Meistens ist man als Zuschauer bei der dritten und letzten Vorführung „alleine“, also ohne Moderation und ohne Regie und Team, nicht so bei Denis Côtés neuem Film „Ta peau si lisse“, der Meister der subtil schrägen Filme kündigt seinen Film selber an. In dem Dokumentarfilm geht es um Bodybuilder, langsam, analytisch und fast streichelnd, tastet die Kamera die Muskeln, die Hautfalten, die Gesichter der Protagonisten ab. Diese Männer, deren Leben sich an erster Stelle um den Aufbau und Erhalt ihrer Muskelmassen dreht, sind keine tumben Fleischberge, je länger der Zuschauer sie auf der Leinwand beobachtet, umso klarer wird, nicht nur ihre Haut ist zart, diese riesigen Muskelberge umgeben zarte Wesen. Besonders berührend sind Szenen, in denen die Protagonisten mit ihren Kindern, ihren Haustieren, ihren Familien interagieren. Es muss wohl nicht erwähnt werden, dass dieser Film alles erzählt ohne dabei einen Kommentartext zu brauchen.

§ **Angezeigte Informationen**:
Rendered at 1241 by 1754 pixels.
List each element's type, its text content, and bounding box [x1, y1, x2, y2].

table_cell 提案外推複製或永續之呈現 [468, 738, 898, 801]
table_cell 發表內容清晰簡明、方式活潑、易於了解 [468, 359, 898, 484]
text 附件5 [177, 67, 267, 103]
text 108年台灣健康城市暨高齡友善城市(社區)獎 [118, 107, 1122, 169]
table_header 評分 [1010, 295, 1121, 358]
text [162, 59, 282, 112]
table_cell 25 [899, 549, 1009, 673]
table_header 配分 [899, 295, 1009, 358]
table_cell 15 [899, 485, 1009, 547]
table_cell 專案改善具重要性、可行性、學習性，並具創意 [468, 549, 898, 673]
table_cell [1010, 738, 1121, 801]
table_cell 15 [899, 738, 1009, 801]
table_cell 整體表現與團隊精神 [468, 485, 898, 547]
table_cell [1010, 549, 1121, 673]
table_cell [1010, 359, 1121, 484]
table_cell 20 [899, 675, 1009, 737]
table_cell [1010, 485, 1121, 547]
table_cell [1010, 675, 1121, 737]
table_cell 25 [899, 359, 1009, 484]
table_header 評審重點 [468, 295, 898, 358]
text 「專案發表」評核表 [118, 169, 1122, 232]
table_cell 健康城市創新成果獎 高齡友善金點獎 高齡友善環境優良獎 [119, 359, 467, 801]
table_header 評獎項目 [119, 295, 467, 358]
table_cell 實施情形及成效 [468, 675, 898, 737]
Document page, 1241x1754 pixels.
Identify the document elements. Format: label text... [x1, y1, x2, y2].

§ **Aufgabe**:
Von wem handelt der Dokumentarfilm „Ta peau si lisse“ laut dem Textauszug?

§ **Lösung**:
Von Bodybuildern.